Nor is gaining access to it. Our Master comes with a big rear door aperture with full-height doors that can be swung through 270° – an option – along with an optional offside sliding load bay door as well as a nearside door.

What is more, it happens to be front-wheel drive, which means a low loading height – not that cardboard packaging or an elderly outdoor vacuum cleaner used for sucking up leaves are all that heavy.

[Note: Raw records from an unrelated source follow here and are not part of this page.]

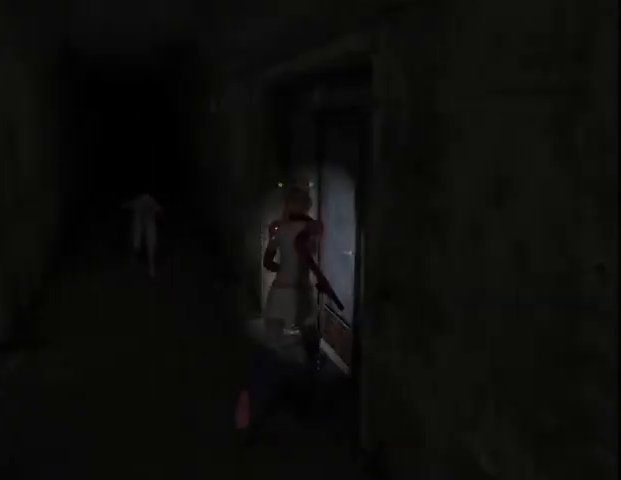
{"keys": ["w"], "mouse": [], "events": [[33, "d", "up"], [33, "down", "down"], [33, "space", "up"], [100, "space", "down"], [133, "down", "up"], [133, "space", "up"]]}
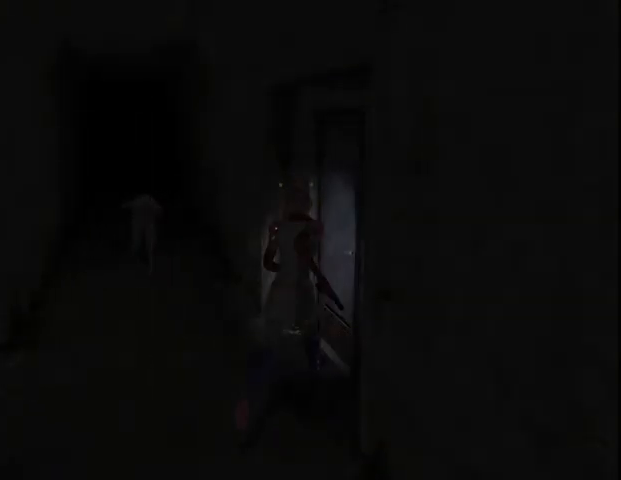
{"keys": ["w"], "mouse": [], "events": [[267, "a", "down"], [300, "a", "up"]]}
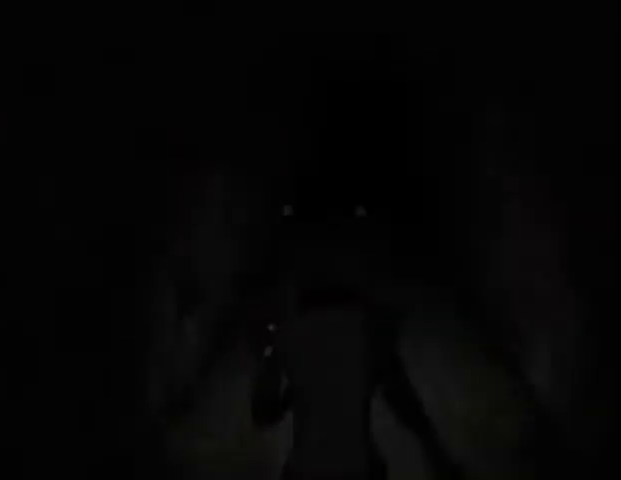
{"keys": ["w"], "mouse": [], "events": []}
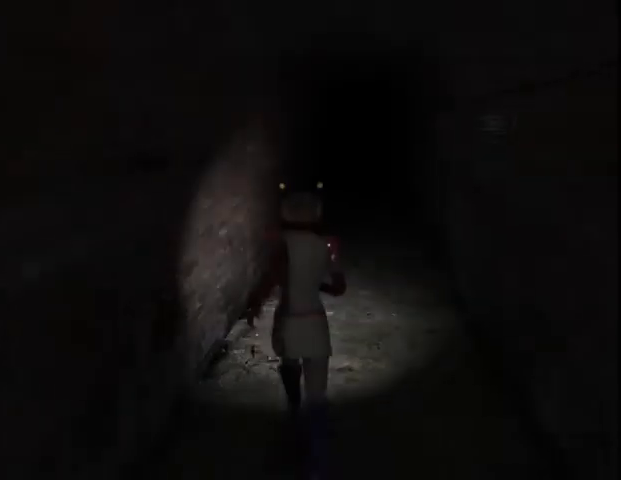
{"keys": ["w"], "mouse": [], "events": [[67, "d", "down"], [100, "d", "up"]]}
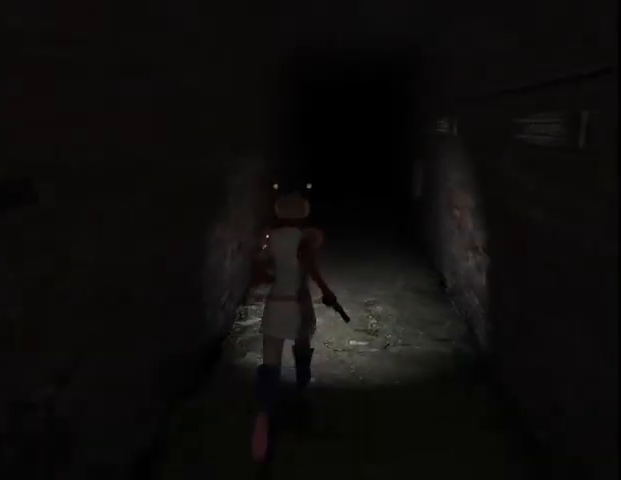
{"keys": ["w"], "mouse": [], "events": []}
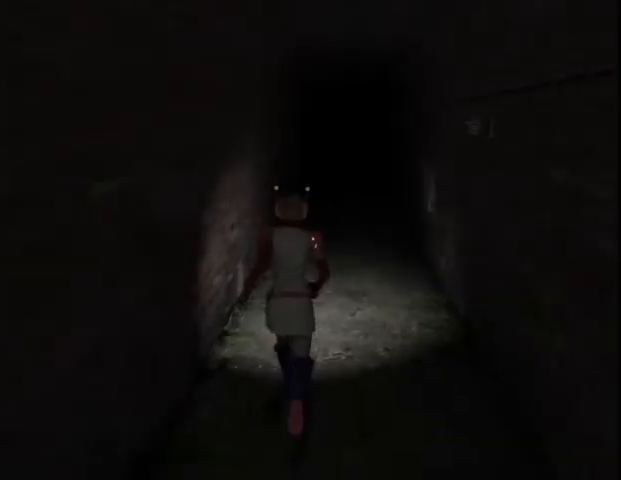
{"keys": ["w"], "mouse": [], "events": [[33, "a", "down"], [67, "a", "up"]]}
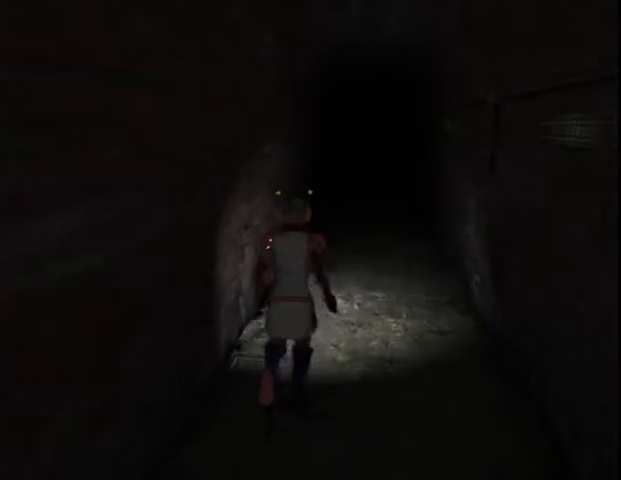
{"keys": ["w"], "mouse": [], "events": [[267, "g", "down"], [333, "g", "up"]]}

A schematic on the dashboard lets you know if you’ve left any of the Master’s doors open, and tells you which ones you have failed to close. If you remember to look at it then you won’t drive a couple of miles without shutting the back doors before realising your mistake – which is precisely what I did.

Happily, none of the aforementioned load was shed.

When I park the van and leave it I do, of course, ensure all the doors are closed, the windows are wound up and the vehicle is locked. I even check that the bonnet is shut.

Unfortunately, all this care has not prevented the alarm from triggering twice for no readily apparent reason. 

On neither occasion was a gale blowing, there was no indication that anybody had tried to break in, and there was nothing moving around inside the van that might have set it off. A mystery.

The Covid-19 onslaught has meant that the Master has covered fewer miles than usual in recent weeks. Most of them have been on Herefordshire’s patched and pot-holed B-roads. 

While the ride over them is by no means poor, they provoke a lot of squeaking, creaking and rattling, more so with the Master than with some of its rivals. As a consequence, I’m periodically seized by an overwhelming, and probably irrational, urge to grab a screwdriver and go round and tighten everything up.

I hate to say it, Renault, but I seem to recall driving Volkswagen Crafters and Mercedes-Benz Sprinters down the same highways and I’m sure they didn’t complain half as much.

While the rattling remains an irritation for the van’s regular driver and co-driver, they are soothed by the Master’s comfortable seats. The driver’s seat and the single passenger seat can both be adjusted for height as well as reach
and rake, and boast lumbar adjustment as well.

Returning to what to do with domestic rubbish if your council tip is likely to remain locked for the duration of the Covid-19 outbreak, I’m sure that What Van? readers would never for one moment consider driving out into the countryside and dumping it somewhere. Bear in mind that fly-tipping is a criminal offence and that perpetrators face hefty fines and even a prison sentence on conviction. And their van can be seized.

Not a great outcome if you’re looking to restart your business post-lockdown.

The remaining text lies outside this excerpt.